Antidepressant effects of exercise: evidence for an adult-neurogenesis hypothesis?

Abstract

It has been hypothesized that a decrease in the synthesis of new neurons in the adult hippocampus might be linked to major depressive disorder (MDD). This hypothesis arose after it was discovered that antidepressant medications increased the synthesis of new neurons in the brain, and it was noted that the therapeutic effects of antidepressants occurred over a time span that approximates the time taken for the new neurons to become functional. Like antidepressants, exercise also increases the synthesis of new neurons in the adult brain: a 2-3-fold increase in hippocampal neurogenesis has been observed in rats with regular access to a running wheel when they are compared with control animals. We hypothesized, based on the adult-neurogenesis hypothesis of MDD, that exercise should alleviate the symptoms of MDD and that potential mechanisms should exist to explain this therapeutic effect. Accordingly, we evaluated studies that suggest that exercise is an effective treatment for MDD, and we explored potential mechanisms that could link adult neurogenesis, exercise and MDD. We conclude that there is evidence to support the hypothesis that exercise alleviates MDD and that several mechanisms exist that could mediate this effect through adult neurogenesis.

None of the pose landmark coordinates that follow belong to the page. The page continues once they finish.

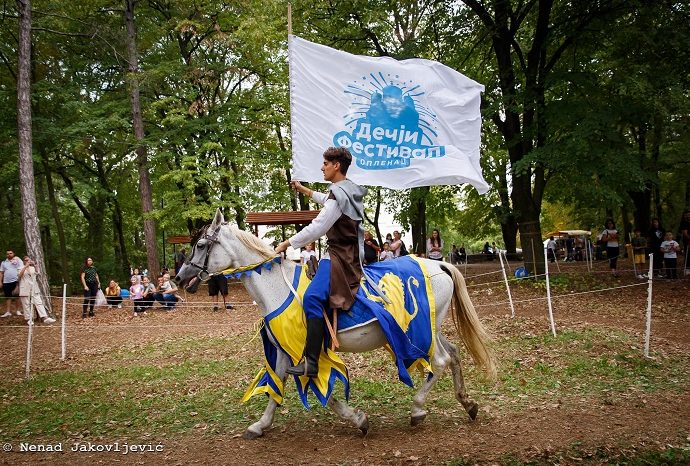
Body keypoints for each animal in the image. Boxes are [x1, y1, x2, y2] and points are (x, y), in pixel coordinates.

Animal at [175, 209, 492, 438]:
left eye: (200, 245)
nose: (179, 277)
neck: (275, 286)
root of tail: (439, 264)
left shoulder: (304, 352)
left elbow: (320, 390)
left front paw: (358, 419)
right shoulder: (284, 350)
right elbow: (277, 384)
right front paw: (260, 425)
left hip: (420, 332)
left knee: (439, 361)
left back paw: (417, 410)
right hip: (430, 329)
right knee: (453, 354)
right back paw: (468, 404)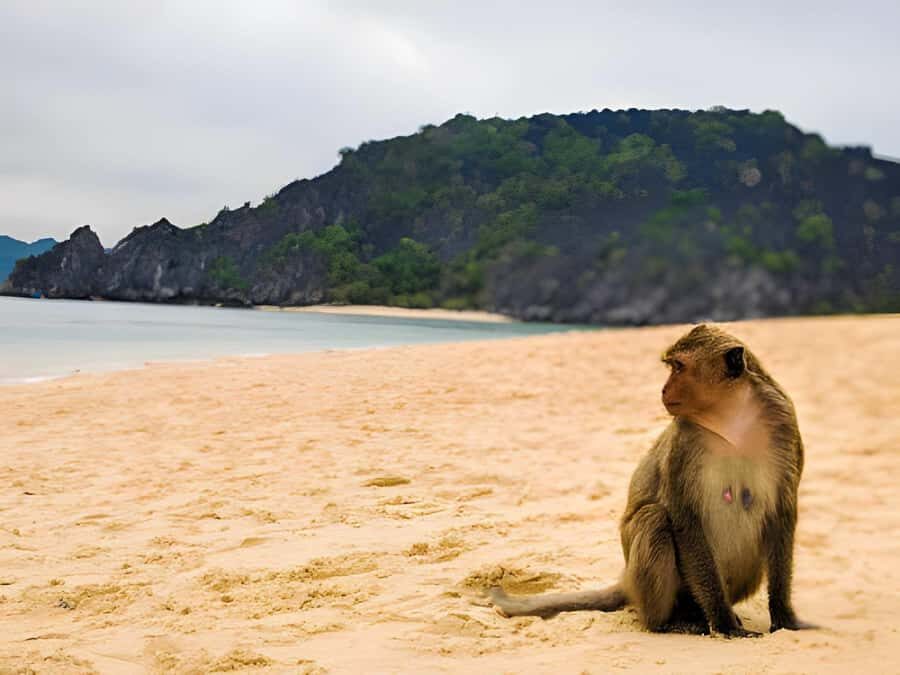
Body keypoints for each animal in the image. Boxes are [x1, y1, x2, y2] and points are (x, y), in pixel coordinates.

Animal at [490, 324, 817, 637]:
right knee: (654, 518)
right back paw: (668, 623)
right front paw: (724, 624)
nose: (663, 389)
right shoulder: (684, 441)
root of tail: (626, 578)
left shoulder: (784, 424)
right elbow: (685, 520)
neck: (732, 418)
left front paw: (784, 618)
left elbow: (781, 516)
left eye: (679, 367)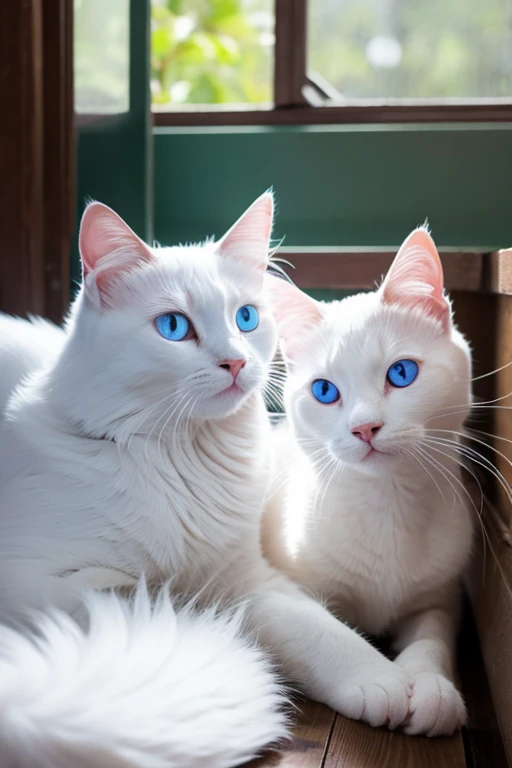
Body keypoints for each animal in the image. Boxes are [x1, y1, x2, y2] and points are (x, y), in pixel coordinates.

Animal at [0, 195, 412, 768]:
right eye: (174, 327)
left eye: (246, 317)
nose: (236, 361)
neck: (185, 461)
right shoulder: (33, 577)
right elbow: (144, 595)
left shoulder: (248, 578)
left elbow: (317, 628)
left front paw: (385, 681)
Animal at [266, 228, 474, 736]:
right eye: (324, 391)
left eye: (402, 372)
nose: (364, 428)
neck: (388, 507)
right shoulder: (276, 586)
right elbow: (316, 628)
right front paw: (376, 678)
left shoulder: (440, 595)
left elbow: (434, 634)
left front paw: (432, 686)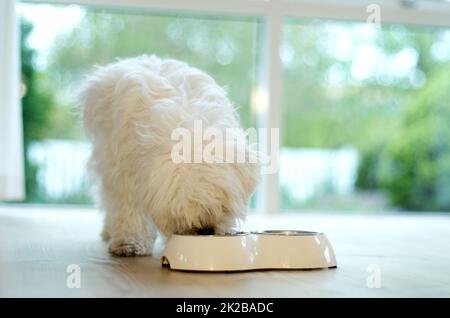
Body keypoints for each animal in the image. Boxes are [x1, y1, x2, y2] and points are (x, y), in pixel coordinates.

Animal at [79, 55, 258, 256]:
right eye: (181, 212)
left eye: (222, 206)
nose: (205, 230)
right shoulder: (124, 170)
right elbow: (129, 207)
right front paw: (130, 241)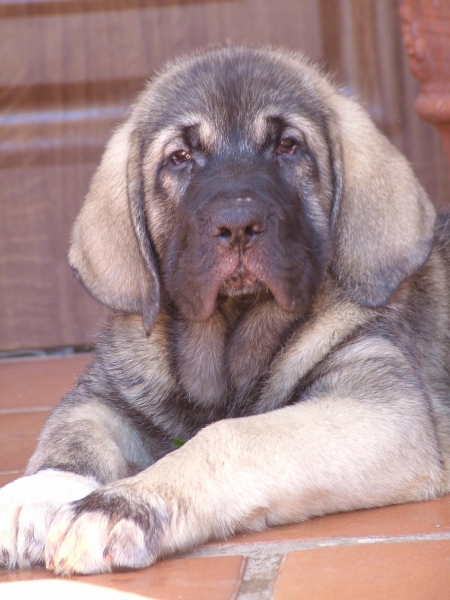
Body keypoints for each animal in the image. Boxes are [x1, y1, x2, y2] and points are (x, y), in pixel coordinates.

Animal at [0, 45, 450, 572]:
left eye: (288, 147)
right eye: (180, 158)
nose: (237, 224)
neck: (229, 339)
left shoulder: (382, 404)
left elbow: (228, 437)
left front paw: (118, 504)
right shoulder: (108, 391)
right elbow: (72, 430)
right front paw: (38, 491)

Fig. 1: Hippocampal neurogenesis. (A) Schematic of the hippocampus illustrating the relation between granule cells in the dentate gyrus (DG) and pyramidal cells in the cornu Ammonis (CA1, CA3). DG granule cells extend axons from the inner granule zone that project onto dendrites of pyramidal cells in the CA3 layer of the cornu Ammonis (pink). CA3 pyramidal neurons extend axons to CA1 dendrites (black); CA1 cells then extend axons to multiple neural areas, in particular to the cortex. (Bi) Progenitor cells (blue) in the subgranular zone of the DG give way to immature neurons (yellow with extension) that initially extend a proboscis (primary dendrite) through the granular cell layer as well as an axon toward the CA3 region. (Bii) Dendritic complexity increases as neurons mature and migrate into the granule cell layer. (Biii) Some new neurons migrate to the outer granular zone and have dendrites that no longer possess a primary dendrite but, rather, have a more bush-like appearance.

Fig. 2: Exercise increases neurogenesis in adult rats. (Ai–Aiii) Images of 42-day-old cells from a control animal (Ai) and an animal given free access to an exercise wheel (Aii). New neurons are shown in red, whereas mature granule cells are green, and astrocytes are blue. (Aiii) Confocal image of boxed area outlined in red from Ai. For new cells to be considered neurons, they must stain red (bromodeoxyuridine [BrdU], a marker of new cells) and green (Neuronal Nuclei [NeuN], a mature neuronal marker), but not blue (glial fibrillary acidic protein [GFAP], a marker of mature astrocytes). The cell at the centre of the white crosshairs is flipped 90° in both the x and y planes to ensure that the cell is co-labelled for both BrdU and NeuN. (B) Figure shows that exercise (black bars) increases the number of BrdU-positive cells in animals compared with controls (white bars), irrespective of the dose of BrdU administered to the animal (data adapted from Eadie et al, J Comp Neurol 2005;486:39-4747).